====== The records ======

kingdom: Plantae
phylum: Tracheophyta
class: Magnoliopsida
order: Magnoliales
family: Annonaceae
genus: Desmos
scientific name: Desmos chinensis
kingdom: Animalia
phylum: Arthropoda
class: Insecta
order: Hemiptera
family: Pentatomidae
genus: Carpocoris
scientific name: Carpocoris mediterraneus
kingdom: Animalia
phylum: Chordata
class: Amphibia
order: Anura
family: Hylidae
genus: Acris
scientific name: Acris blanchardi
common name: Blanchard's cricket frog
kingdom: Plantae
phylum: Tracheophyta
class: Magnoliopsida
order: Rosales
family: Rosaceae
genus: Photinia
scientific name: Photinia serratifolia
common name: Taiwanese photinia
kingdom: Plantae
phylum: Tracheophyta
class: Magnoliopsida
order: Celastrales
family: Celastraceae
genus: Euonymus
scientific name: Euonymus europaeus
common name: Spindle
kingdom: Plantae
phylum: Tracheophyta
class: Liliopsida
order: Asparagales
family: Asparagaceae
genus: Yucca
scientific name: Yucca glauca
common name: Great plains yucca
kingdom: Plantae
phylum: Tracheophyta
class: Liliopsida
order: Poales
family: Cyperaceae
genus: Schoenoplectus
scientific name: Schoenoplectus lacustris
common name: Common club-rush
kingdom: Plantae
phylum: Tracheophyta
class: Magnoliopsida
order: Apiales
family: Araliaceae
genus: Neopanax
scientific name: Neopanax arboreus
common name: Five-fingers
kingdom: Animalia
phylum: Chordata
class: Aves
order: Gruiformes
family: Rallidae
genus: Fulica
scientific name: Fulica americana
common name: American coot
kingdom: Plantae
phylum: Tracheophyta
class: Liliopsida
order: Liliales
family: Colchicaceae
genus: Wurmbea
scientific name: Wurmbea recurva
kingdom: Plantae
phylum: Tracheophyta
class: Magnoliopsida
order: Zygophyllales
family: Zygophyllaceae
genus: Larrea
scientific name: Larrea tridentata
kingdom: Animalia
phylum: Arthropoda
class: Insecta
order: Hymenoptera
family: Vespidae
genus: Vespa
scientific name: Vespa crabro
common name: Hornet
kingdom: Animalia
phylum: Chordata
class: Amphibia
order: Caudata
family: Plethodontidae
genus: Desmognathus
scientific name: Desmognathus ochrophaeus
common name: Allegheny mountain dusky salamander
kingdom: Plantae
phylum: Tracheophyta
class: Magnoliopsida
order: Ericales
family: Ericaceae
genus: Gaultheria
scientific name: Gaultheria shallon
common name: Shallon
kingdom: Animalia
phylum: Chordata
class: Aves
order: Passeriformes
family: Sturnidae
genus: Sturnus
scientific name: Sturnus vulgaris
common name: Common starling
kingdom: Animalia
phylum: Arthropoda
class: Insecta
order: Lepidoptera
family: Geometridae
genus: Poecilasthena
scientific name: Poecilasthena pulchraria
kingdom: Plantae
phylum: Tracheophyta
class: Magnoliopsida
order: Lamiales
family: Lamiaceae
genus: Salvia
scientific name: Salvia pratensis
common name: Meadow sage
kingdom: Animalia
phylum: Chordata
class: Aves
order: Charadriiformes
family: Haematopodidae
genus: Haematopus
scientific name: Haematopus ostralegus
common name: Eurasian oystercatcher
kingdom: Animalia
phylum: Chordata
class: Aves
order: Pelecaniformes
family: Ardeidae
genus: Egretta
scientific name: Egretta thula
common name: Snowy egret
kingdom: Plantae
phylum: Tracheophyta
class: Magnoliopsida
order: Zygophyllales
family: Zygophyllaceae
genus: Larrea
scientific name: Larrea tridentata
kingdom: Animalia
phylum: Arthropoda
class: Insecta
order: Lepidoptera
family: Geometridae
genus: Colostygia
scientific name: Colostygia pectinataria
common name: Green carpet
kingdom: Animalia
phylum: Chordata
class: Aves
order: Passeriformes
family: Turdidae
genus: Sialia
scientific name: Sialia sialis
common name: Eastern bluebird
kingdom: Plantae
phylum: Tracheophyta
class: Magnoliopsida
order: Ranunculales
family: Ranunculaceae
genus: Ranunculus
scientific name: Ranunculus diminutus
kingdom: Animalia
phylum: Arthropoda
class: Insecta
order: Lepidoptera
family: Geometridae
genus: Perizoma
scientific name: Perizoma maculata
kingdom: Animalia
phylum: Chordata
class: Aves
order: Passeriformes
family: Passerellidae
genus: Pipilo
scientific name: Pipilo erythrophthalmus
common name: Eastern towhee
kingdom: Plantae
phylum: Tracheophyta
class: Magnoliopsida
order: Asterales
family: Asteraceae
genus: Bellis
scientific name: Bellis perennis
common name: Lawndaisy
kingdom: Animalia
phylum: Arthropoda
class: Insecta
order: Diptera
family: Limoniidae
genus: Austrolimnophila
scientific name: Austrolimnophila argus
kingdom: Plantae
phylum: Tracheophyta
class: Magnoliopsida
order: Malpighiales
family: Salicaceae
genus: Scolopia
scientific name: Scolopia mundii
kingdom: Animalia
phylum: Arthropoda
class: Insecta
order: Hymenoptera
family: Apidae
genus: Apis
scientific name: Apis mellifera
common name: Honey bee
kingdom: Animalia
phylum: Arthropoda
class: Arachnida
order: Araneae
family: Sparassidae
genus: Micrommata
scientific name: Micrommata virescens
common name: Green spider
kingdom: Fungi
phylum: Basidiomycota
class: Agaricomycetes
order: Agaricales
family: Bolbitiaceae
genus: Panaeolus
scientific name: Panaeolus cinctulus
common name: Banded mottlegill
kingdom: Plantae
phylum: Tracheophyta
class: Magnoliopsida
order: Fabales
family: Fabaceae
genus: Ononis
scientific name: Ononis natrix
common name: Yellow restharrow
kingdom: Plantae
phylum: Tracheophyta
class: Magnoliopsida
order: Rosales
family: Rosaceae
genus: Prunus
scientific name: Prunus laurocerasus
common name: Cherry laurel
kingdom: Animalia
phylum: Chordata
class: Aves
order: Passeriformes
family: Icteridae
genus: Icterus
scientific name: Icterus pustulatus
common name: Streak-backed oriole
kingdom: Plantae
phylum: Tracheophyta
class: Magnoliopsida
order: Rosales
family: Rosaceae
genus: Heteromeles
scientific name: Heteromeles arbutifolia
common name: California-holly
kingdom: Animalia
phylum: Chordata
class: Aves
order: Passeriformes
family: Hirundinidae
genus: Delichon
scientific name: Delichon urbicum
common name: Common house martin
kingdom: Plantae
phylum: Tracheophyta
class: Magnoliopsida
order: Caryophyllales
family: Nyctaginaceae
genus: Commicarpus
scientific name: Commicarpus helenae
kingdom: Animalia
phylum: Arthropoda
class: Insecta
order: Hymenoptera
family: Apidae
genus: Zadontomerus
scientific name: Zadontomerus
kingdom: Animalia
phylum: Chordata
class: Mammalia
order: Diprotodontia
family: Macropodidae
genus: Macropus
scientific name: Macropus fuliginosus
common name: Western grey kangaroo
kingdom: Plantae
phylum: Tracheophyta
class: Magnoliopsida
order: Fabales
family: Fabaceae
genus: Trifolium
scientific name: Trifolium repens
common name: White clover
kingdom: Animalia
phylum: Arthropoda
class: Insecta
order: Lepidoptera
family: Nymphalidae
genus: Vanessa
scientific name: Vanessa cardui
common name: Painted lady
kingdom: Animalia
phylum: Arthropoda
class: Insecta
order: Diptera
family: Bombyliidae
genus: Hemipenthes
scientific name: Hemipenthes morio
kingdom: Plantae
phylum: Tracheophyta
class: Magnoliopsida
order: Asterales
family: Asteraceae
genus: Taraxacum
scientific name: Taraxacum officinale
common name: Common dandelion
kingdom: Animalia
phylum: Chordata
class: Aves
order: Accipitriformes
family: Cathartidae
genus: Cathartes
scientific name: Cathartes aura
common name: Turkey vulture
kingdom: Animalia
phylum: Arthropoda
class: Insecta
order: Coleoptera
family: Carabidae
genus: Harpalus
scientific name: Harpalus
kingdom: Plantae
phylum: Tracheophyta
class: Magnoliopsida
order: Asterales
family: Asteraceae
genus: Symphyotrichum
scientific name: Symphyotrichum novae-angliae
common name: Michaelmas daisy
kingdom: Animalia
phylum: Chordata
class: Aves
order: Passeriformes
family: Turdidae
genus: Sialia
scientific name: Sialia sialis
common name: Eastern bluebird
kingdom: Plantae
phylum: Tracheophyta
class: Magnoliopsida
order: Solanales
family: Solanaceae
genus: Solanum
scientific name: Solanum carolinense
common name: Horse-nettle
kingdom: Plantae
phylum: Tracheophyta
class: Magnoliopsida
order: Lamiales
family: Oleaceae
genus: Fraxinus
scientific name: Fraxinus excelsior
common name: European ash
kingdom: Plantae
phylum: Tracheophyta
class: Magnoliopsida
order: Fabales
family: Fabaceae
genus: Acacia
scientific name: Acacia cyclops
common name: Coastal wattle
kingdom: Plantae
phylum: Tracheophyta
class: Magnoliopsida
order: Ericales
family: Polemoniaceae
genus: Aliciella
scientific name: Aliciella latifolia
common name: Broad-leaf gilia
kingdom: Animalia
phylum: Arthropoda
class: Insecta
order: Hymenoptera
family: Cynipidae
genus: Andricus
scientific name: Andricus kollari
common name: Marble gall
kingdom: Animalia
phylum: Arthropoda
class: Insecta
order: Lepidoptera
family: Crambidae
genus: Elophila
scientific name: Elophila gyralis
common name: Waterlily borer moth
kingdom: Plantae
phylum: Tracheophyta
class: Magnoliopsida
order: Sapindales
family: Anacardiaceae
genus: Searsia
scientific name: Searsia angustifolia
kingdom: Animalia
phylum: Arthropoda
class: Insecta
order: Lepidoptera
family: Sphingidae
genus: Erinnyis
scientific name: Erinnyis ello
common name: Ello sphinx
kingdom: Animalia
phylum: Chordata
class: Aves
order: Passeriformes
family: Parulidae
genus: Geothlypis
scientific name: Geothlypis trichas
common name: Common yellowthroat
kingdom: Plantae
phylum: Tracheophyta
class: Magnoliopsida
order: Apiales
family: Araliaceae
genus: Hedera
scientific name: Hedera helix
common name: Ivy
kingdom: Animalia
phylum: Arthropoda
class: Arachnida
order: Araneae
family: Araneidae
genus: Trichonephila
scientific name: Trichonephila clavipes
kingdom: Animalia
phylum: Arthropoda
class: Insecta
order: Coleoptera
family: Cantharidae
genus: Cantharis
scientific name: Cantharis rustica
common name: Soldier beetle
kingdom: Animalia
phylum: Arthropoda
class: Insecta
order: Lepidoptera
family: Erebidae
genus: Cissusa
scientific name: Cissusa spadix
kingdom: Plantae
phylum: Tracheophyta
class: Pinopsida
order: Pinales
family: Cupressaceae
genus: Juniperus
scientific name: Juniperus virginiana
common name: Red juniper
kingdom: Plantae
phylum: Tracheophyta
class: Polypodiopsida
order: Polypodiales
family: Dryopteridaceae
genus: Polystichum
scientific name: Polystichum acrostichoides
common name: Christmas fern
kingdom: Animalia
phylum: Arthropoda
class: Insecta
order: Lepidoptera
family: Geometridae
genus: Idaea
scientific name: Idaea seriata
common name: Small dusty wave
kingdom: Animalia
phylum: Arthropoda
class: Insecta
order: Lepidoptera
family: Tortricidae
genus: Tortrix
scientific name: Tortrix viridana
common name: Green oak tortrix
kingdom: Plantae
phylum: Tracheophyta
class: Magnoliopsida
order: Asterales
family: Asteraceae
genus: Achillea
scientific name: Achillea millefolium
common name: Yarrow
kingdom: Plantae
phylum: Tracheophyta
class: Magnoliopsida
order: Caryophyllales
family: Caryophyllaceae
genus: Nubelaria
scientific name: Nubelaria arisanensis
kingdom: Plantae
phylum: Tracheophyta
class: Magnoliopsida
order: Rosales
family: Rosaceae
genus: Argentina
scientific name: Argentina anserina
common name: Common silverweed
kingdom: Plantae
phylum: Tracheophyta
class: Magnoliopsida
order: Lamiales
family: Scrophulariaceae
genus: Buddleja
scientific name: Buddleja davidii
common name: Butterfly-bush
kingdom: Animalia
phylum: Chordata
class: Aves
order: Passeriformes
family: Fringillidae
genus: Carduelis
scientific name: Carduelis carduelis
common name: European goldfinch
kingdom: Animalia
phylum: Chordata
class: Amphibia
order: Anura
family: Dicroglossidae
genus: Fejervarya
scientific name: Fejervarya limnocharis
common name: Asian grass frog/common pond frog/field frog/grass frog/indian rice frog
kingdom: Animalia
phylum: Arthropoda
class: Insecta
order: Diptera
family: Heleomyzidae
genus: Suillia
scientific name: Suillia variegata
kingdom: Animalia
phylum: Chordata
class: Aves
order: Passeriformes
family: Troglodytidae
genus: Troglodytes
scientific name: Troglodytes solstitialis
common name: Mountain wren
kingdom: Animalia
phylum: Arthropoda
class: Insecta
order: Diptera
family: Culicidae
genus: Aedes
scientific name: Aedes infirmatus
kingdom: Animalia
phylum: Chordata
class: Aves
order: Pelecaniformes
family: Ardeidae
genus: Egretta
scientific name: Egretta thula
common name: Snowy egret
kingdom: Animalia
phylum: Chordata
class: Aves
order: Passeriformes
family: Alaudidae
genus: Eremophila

======

**What to work on**
Rewrite everything from the start of the entries down to the line containing "order: Asparagales", inclusive, as a Markdown table with the columns No. and Line, one row per line and blank lines left out.

**Exercise solution**
| No. | Line |
|---|---|
| 1 | kingdom: Plantae |
| 2 | phylum: Tracheophyta |
| 3 | class: Magnoliopsida |
| 4 | order: Magnoliales |
| 5 | family: Annonaceae |
| 6 | genus: Desmos |
| 7 | scientific name: Desmos chinensis |
| 8 | kingdom: Animalia |
| 9 | phylum: Arthropoda |
| 10 | class: Insecta |
| 11 | order: Hemiptera |
| 12 | family: Pentatomidae |
| 13 | genus: Carpocoris |
| 14 | scientific name: Carpocoris mediterraneus |
| 15 | kingdom: Animalia |
| 16 | phylum: Chordata |
| 17 | class: Amphibia |
| 18 | order: Anura |
| 19 | family: Hylidae |
| 20 | genus: Acris |
| 21 | scientific name: Acris blanchardi |
| 22 | common name: Blanchard's cricket frog |
| 23 | kingdom: Plantae |
| 24 | phylum: Tracheophyta |
| 25 | class: Magnoliopsida |
| 26 | order: Rosales |
| 27 | family: Rosaceae |
| 28 | genus: Photinia |
| 29 | scientific name: Photinia serratifolia |
| 30 | common name: Taiwanese photinia |
| 31 | kingdom: Plantae |
| 32 | phylum: Tracheophyta |
| 33 | class: Magnoliopsida |
| 34 | order: Celastrales |
| 35 | family: Celastraceae |
| 36 | genus: Euonymus |
| 37 | scientific name: Euonymus europaeus |
| 38 | common name: Spindle |
| 39 | kingdom: Plantae |
| 40 | phylum: Tracheophyta |
| 41 | class: Liliopsida |
| 42 | order: Asparagales |